Carbon and nitrogen partitioning distribution from Biolog plates experimental data. A) Average carbon flux correlation coefficients through all subsystems in diazotrophic and non-diazotrophic conditions; B) average nitrogen flux correlation coefficients through all subsystems in diazotrophic and non-diazotrophic conditions.

Fig. 5

Metabolic flux map distribution of A. vinelandii under diazotrophic and non-diazotrophic conditions. The map displays major metabolic pathways involved in the PHB production. Values of metabolic flux are normalized to a glucose uptake rate of 100. Predicted metabolic fluxes were compared against fluxomic data determined by Wu et al., in 2019. The reactions were labeled according to their percent error (green, blue and red) and nitrogen source (green and yellow).

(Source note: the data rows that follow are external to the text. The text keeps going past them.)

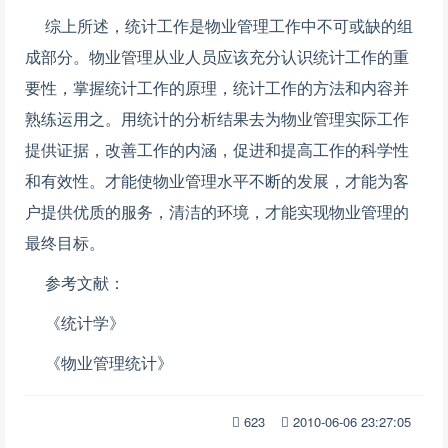
综上所述，统计工作是物业管理工作中不可或缺的组
成部分。物业管理从业人员应该充分认识统计工作的重
要性，掌握统计工作的原理，统计工作的方法和内容并
熟练运用之。用统计的分析结果去为物业管理实际工作
提供证据，改善工作的内涵，促进和提高工作的科学性
和有效性。才能使物业管理水平不断的发展，才能为客
户提供优质的服务，清洁的环境，才能实现物业管理的
最终目标。
参考文献：
《统计学》
《物业管理统计》
623
2010-06-06 23:27:05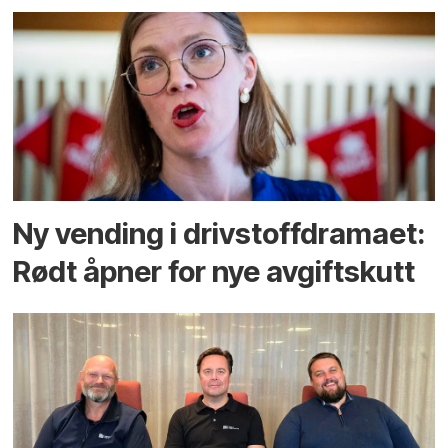
Ny vending i drivstoffdramaet:
Rødt åpner for nye avgiftskutt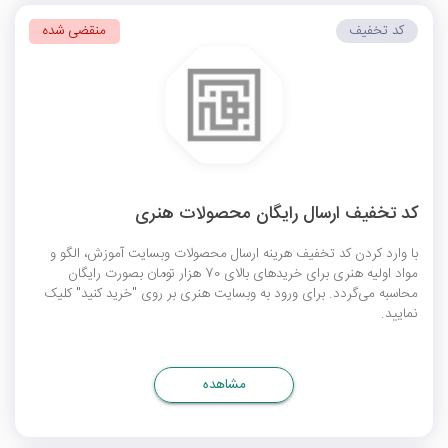
کد تخفیف
منقضی شده
کد تخفیف ارسال رایگان محصولات هنری
با وارد کردن کد تخفیف هرینه ارسال محصولات وبسایت آموزش، الگو و
مواد اولیه هنری برای خریدهای بالای 70 هزار تومان بصورت رایگان
محاسبه می‌گردد. برای ورود به وبسایت هنری بر روی "خرید کنید" کلیک
نمایید.
مشاهده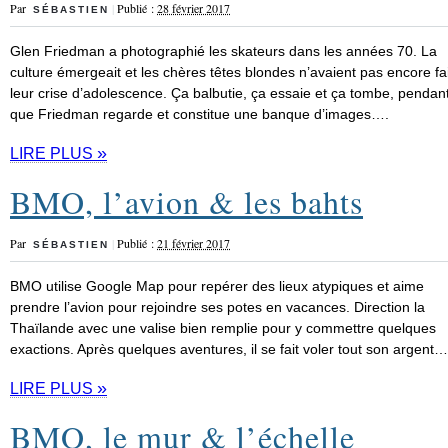
Par
|
Publié :
28 février 2017
SÉBASTIEN
Glen Friedman a photographié les skateurs dans les années 70. La
culture émergeait et les chères têtes blondes n’avaient pas encore fai
leur crise d’adolescence. Ça balbutie, ça essaie et ça tombe, pendan
que Friedman regarde et constitue une banque d’images….
»
LIRE PLUS
BMO, l’avion & les bahts
Par
|
Publié :
21 février 2017
SÉBASTIEN
BMO utilise Google Map pour repérer des lieux atypiques et aime
prendre l’avion pour rejoindre ses potes en vacances. Direction la
Thaïlande avec une valise bien remplie pour y commettre quelques
exactions. Après quelques aventures, il se fait voler tout son argent…
»
LIRE PLUS
BMO, le mur & l’échelle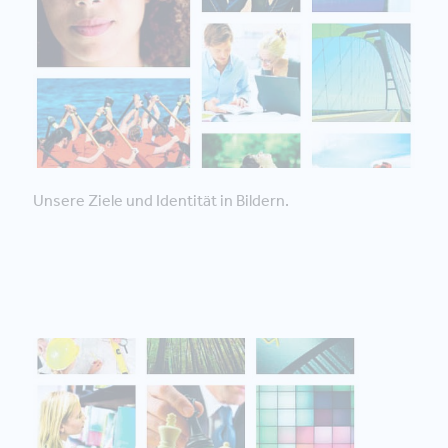
Unsere Ziele und Identität in Bildern.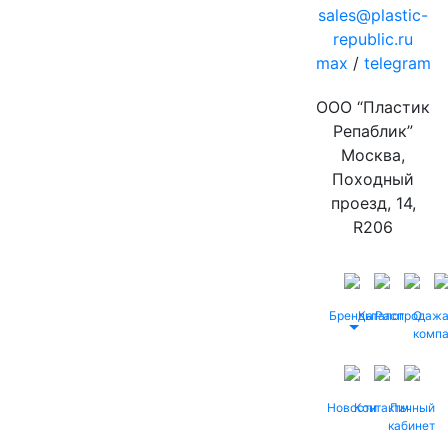
sales@plastic-
republic.ru
max
/
telegram
ООО “Пластик
Репаблик”
Москва,
Походный
проезд, 14,
R206
Бренды
Каталог
Распродаж
О
комп
Новости
Контакты
Личный
кабинет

Abbreviations: G6P, glucose-6-phosphate; F6P, fructose-6-phosphate; FDP, fructose-1,6-bisphosphate; G3P, 3-phosphoglycerate; DHAP, dihydroxyacetone phosphate; 13DPG, 3-phosphoglyceroil phosphate; 2 ​PG, 2-phosphoglycerate; PEP, phosphoenolpyruvate; PYR, pyruvate; Cit, citrate; Acon, aconitate; iCit, isocitrate; AKG, a-ketoglutarate; sucCoA, succinyl coenzyme A; Suc, succinate; Fum, fumarate; Mal, malate; OAA, oxaloacetate; GLX, glyoxylate; PHB, polyhydroxybutyrate; 6PGL, 6-phospho-glucono-1,5-lactone; 6PGC, 6-phospho-gluconate; 2DDG6P, 2-Dehydro-3-deoxygluconate 6-phosphate; Ru5P, ribulose-5-phosphate; R5P, ribose-5-phosphate; S7P, sedoheptulose-7-phosphate; X5P, xylulose-5-phosphate; E4P, erythrose-4-phosphate. (For interpretation of the references to colour in this figure legend, the reader is referred to the Web version of this article.)